‘Greens’ flay government approach to Gadgil report

Published: 03rd December 2012 08:51 AM  |   Last Updated: 03rd December 2012 08:51 AM   |  A+A-

The ‘greens’ in Kerala have come out against the state government’s stand on the Madhav Gadgil panel recommendations. Instead of opting for a pre-emptive approach against the report, the government should have adopted  participative planning, thereby making it more ‘conservation-oriented’, they feel.

“There is a misconception among the public that the ecologically fragile lands (EFLs) and the proposed ecologically sensitive zones (ESZs) are the same.

“The state government’s actions have created an impression among a section of people that if an area is declared as ESZ, then the land would be taken over. In fact, nowhere in the report does the panel recommend the government to take over land.

ESZs come under the Environmental Protection Act (EPA) and there is no recommendation for land acquisition in the name of ecology. Ideally, the government should have taken steps to clarify the misinformation.

We should not waste an opportunity to be part of an ecologically sensitive planning process,” pointed out A Latha of the River Research Centre.

It has also been pointed out that there are  misconceptions regarding the recommendations on the phased decommissioning of the dams in zone one.

The state government should have carried out a consultative meeting with the representatives from various sectors, the environmentalists pointed out.

The state government’s demand to include a  compensation package if the panel recommendations are implemented, too has come under severe criticism.

“On the contrary, once the ESZs are declared,  the government can approach the Centre for more funds. Also, what can be said about the track record of the Kerala government in providing compensation to the victims of developmental projects?” asked the  environmentalists.

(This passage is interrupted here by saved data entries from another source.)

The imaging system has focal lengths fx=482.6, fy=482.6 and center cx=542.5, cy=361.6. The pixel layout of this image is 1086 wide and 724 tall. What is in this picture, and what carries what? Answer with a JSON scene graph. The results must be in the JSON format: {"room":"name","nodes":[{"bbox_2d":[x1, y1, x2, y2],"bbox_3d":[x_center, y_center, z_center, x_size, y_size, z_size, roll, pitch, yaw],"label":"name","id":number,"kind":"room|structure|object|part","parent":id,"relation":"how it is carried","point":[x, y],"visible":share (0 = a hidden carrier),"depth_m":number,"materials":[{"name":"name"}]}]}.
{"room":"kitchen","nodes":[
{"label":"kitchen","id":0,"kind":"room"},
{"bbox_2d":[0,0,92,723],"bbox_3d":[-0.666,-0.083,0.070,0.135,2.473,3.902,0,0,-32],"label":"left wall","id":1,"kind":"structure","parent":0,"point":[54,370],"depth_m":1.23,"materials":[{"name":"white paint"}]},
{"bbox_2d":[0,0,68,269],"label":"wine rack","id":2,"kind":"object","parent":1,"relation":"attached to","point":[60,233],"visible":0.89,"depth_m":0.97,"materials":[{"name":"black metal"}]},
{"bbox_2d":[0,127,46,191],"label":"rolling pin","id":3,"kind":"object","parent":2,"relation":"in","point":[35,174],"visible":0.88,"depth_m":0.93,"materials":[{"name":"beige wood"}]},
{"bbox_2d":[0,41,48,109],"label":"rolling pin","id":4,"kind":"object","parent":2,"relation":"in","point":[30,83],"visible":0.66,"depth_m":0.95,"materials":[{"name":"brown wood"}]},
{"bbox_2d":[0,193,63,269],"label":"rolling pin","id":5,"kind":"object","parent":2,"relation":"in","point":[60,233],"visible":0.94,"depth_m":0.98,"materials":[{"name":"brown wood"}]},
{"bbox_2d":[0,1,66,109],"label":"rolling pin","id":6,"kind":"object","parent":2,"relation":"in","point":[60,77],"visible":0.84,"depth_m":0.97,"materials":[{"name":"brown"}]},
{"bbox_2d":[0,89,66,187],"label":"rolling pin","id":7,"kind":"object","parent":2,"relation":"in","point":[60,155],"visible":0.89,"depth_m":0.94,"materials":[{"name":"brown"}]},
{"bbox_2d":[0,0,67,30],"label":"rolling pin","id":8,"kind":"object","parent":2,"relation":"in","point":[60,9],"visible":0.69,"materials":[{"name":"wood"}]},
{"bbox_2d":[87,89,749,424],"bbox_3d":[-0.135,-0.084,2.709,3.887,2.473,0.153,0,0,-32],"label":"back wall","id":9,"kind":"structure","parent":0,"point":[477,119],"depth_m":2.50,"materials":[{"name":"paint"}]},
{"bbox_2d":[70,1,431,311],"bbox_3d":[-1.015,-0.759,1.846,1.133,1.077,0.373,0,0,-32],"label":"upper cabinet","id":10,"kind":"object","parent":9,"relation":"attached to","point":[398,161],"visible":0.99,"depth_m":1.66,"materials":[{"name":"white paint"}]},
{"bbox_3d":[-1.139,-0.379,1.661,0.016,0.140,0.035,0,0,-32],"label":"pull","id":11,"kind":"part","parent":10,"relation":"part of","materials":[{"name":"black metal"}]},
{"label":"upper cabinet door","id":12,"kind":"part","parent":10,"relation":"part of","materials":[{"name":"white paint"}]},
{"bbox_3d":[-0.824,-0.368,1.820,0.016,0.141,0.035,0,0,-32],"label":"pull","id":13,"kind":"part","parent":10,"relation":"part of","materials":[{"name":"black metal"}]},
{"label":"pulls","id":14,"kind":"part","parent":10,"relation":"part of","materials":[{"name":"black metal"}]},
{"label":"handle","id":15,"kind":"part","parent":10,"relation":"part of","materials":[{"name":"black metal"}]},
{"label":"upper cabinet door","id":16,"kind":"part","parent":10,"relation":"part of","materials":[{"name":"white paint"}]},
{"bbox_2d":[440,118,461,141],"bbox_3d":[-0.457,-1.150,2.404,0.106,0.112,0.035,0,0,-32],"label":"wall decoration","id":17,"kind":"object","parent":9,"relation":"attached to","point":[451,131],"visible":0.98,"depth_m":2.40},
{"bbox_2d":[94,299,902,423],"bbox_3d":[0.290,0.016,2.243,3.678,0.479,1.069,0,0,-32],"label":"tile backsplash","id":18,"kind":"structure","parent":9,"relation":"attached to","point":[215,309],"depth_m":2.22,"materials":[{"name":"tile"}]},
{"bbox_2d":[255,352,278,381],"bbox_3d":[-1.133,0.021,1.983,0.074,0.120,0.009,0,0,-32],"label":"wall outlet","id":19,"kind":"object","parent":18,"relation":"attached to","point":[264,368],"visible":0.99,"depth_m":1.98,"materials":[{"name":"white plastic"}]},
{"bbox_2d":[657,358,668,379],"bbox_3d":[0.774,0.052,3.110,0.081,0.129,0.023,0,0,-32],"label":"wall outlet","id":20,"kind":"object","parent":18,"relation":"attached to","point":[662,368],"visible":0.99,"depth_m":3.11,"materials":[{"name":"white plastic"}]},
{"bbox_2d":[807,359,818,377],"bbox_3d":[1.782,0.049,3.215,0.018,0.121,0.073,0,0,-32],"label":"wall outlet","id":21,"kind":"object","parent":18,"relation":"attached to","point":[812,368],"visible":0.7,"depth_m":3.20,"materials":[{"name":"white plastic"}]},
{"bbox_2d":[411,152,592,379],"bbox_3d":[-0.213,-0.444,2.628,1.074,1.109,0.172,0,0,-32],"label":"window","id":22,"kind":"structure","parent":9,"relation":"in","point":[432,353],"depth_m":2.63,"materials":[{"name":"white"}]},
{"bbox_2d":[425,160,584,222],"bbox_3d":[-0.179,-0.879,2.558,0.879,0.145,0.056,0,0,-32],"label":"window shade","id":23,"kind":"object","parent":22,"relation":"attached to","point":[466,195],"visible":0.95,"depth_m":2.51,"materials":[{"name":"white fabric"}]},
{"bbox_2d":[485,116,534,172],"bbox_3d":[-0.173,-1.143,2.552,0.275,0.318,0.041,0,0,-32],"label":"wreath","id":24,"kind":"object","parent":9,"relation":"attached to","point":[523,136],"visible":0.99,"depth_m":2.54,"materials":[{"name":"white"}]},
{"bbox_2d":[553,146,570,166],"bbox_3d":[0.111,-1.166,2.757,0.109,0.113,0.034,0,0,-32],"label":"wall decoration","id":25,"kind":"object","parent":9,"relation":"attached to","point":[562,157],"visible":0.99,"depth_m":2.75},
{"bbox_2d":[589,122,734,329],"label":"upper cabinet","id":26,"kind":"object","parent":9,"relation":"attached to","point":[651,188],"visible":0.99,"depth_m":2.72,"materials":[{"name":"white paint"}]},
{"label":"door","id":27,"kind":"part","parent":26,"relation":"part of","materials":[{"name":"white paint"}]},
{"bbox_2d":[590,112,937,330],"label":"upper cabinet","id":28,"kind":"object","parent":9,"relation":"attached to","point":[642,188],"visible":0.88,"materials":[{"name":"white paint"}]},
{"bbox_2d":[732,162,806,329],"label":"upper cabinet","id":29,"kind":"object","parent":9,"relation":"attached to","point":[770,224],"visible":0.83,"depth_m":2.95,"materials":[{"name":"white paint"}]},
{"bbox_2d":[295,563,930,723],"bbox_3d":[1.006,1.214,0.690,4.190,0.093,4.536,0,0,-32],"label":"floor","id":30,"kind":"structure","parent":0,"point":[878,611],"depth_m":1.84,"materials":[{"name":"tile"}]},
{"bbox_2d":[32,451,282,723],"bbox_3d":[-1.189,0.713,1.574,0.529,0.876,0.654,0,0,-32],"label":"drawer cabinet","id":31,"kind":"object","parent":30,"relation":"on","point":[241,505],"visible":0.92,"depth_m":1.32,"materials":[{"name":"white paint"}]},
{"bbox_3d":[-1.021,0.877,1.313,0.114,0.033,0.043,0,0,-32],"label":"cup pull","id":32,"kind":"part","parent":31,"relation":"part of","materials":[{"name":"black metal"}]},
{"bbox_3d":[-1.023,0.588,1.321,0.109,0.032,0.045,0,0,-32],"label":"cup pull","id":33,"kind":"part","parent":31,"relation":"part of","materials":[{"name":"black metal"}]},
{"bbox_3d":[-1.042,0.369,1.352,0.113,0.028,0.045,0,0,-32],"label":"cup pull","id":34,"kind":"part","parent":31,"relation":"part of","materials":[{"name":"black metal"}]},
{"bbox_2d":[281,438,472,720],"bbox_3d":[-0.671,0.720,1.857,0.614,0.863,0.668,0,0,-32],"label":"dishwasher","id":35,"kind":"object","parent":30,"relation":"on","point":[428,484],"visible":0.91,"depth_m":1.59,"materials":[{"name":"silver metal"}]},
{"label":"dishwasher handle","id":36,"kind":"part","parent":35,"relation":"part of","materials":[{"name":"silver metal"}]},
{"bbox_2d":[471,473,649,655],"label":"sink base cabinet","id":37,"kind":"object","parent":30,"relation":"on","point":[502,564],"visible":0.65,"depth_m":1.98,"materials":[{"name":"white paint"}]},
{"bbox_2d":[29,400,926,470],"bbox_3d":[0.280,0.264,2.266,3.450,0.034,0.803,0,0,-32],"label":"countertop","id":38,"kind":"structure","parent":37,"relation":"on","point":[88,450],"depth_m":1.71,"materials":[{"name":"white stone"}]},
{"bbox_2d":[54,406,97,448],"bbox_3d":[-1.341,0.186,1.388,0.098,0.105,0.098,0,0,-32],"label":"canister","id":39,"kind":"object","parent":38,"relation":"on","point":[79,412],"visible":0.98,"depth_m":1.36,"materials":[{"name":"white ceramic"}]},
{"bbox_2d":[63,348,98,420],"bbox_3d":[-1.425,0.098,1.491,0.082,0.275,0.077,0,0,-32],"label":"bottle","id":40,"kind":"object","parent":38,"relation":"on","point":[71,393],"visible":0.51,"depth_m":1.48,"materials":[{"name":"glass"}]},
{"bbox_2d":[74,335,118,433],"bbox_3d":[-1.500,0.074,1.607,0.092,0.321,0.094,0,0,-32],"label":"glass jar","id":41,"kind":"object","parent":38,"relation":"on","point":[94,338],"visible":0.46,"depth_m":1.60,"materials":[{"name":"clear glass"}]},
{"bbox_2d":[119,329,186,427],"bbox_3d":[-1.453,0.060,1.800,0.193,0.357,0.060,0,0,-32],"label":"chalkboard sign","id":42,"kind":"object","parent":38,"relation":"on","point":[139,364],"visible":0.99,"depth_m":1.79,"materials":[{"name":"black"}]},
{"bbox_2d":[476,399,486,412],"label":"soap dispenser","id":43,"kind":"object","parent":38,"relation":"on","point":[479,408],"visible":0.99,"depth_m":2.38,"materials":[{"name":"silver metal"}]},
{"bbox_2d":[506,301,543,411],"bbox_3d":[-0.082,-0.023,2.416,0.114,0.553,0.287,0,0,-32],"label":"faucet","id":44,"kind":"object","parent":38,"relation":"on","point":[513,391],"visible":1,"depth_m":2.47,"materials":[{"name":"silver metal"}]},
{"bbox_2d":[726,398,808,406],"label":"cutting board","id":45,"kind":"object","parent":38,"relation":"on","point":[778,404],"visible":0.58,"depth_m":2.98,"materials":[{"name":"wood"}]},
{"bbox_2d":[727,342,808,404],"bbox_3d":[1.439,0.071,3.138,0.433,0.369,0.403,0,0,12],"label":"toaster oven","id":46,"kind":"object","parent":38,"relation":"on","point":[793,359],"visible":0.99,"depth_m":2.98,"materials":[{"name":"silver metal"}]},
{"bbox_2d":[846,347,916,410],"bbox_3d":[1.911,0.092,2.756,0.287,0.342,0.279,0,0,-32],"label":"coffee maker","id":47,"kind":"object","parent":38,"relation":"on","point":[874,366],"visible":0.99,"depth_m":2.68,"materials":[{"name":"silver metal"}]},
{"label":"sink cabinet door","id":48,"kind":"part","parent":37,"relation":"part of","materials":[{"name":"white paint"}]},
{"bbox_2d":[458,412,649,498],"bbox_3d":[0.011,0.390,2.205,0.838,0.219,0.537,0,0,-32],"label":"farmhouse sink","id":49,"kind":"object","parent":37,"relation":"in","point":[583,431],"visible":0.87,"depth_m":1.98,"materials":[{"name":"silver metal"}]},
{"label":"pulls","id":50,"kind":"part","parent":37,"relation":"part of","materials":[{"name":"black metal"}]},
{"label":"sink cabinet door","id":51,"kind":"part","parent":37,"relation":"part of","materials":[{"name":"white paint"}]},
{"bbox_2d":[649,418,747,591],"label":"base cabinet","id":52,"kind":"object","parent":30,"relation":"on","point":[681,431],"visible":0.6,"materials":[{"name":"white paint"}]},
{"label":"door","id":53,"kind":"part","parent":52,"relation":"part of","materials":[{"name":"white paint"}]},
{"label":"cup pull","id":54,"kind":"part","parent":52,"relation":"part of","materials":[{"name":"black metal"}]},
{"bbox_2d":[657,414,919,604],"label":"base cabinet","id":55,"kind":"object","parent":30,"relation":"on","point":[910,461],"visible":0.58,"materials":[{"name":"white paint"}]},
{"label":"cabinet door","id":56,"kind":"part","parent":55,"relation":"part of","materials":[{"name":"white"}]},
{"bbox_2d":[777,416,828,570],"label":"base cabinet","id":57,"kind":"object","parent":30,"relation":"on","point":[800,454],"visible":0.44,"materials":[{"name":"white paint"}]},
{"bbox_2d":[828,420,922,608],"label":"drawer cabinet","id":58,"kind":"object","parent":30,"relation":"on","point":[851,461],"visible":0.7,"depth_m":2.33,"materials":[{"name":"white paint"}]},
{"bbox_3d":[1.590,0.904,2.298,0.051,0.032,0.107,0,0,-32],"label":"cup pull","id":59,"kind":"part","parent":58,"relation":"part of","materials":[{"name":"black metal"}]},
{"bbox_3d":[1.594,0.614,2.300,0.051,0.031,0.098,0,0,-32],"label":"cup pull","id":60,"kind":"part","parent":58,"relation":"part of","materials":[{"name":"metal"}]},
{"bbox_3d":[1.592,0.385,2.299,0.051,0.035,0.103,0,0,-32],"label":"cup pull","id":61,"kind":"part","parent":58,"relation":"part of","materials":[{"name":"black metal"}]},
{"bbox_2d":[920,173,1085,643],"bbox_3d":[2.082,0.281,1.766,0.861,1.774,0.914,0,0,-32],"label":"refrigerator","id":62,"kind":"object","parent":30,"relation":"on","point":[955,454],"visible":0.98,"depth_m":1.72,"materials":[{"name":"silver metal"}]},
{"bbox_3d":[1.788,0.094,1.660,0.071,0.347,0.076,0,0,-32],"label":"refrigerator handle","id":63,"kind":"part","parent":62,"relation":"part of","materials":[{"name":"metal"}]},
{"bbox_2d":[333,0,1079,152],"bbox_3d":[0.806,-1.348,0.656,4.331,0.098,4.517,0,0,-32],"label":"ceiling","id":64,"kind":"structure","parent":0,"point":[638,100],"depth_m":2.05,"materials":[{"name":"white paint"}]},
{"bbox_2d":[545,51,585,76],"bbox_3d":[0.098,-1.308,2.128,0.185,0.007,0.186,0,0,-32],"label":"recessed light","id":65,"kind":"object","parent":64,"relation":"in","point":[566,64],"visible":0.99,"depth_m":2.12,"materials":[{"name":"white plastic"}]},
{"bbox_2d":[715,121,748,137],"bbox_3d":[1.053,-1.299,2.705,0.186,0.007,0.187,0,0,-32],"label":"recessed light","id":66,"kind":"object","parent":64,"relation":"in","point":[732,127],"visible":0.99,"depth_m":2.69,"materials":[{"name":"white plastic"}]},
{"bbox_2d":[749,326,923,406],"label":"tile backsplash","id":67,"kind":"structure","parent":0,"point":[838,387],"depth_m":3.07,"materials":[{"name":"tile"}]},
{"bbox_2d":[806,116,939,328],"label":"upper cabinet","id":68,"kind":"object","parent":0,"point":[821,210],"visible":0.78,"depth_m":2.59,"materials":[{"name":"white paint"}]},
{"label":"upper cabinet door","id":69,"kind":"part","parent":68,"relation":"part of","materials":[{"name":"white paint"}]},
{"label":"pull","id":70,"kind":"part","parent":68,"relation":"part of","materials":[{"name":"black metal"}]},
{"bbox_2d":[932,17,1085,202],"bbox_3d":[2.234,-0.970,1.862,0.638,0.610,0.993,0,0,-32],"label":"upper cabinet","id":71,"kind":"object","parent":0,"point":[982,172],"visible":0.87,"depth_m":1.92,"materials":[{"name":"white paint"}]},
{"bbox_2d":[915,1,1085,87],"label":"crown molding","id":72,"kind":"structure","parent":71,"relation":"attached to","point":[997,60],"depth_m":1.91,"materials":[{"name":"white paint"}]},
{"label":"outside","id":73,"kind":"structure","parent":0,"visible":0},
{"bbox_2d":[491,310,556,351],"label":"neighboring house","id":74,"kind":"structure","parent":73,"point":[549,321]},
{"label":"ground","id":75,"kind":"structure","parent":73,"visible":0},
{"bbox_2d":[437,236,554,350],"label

In its dissent note on the panel recommendations, the Kerala government had pointed out that hydroelectric power generation is essential for an agrarian state like Kerala.  Setting up of the Western Ghats Ecology Authority has also been opposed by the state.

Meanwhile, former chairman of Kerala State Biodiversity Board V S Vijayan, who was part of the Madhav Gadgil panel, made clear that no where in the report there are recommendations against farmers.

“The recommendations are in favour of promoting agriculture in general and organic farming in particular. Organic farming would be ideal for ESZ I and II also if there is already agricultural activities going on.

The panel has not suggested land take over in ecologically sensitive zones. It’s not an anti-development report.

“We have proposed decentralised development. Local panchayats should be given the authority for taking decision regarding such projects,” Vijayan said.